Objective: To establish the role of psychiatrists and mental disorder in assisted dying practices in countries and states where such practices are legal.
Methods: The authors reviewed the Assisted Dying Acts and official statistical reports from Belgium, The Netherlands, Luxembourg, and the states of Washington and Oregon in the U.S.A. The data extracted related to the role of psychiatrists in assisted dying practices, and the relevance of capacity, 'suffering', and mental disorder.

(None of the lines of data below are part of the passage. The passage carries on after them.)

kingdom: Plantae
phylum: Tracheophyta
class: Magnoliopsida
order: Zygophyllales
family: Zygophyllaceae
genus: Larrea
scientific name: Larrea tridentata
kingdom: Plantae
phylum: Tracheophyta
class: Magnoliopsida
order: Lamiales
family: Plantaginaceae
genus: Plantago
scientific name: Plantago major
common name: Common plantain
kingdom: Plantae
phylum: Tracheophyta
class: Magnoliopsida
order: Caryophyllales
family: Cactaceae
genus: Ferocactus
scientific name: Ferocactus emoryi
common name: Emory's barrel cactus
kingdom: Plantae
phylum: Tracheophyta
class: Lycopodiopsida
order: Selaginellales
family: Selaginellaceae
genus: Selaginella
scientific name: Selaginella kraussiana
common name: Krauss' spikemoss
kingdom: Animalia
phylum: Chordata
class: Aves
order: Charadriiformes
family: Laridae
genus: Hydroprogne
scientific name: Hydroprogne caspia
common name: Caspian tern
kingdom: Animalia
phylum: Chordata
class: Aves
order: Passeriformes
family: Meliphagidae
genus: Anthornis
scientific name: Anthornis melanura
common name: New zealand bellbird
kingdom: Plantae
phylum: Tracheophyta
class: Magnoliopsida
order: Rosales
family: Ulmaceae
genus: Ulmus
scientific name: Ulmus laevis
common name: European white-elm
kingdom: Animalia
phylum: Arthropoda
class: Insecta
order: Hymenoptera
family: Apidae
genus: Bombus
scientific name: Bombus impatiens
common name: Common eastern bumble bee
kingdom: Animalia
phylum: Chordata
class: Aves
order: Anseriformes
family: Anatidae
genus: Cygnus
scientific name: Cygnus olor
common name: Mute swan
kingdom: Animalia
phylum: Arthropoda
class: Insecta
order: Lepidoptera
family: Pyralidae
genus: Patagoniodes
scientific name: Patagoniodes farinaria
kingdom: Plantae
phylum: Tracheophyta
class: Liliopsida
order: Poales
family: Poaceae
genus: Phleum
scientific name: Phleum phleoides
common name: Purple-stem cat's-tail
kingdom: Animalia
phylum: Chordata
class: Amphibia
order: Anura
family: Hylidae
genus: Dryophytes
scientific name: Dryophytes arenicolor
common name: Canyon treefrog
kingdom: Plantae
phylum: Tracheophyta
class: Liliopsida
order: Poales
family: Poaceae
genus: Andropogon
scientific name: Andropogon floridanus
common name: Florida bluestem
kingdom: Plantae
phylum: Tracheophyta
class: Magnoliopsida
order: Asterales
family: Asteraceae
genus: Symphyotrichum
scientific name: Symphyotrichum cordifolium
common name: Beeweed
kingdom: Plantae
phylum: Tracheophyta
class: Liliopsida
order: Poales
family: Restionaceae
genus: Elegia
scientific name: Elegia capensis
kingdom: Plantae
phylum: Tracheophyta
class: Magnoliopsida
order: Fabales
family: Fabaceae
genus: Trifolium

Results: A psychiatry referral is recommended or required by all countries and states in certain circumstances. These circumstances include mental disorder 'impairing judgement' in Oregon and Washington, and cases of exclusive mental disorder in European countries. 'Exclusive mental disorder' refers to those with a mental disorder (e.g., major depression) who apply for assisted dying in the absence of any terminal physical illness. Capacity/competence and necessary suffering must be present. On average, 5.4% (range 4.2%-6.7%) of applicants see a psychiatrist. Patients with exclusive mental disorder can apply for assisted dying in European countries but not in Oregon and Washington; actual figures are low.
Conclusions: No country has a blanket policy of mandatory psychiatric review but the specialty contributes in circumstances of exclusive mental disorder or when there is doubt regarding capacity and sound judgement. The absence of a mandatory role for psychiatrists means that reversible psychopathology may be missed. As a result, the patient's decision to end his/her life may be more informed by treatable mental disorder than by his/her lifelong preferences.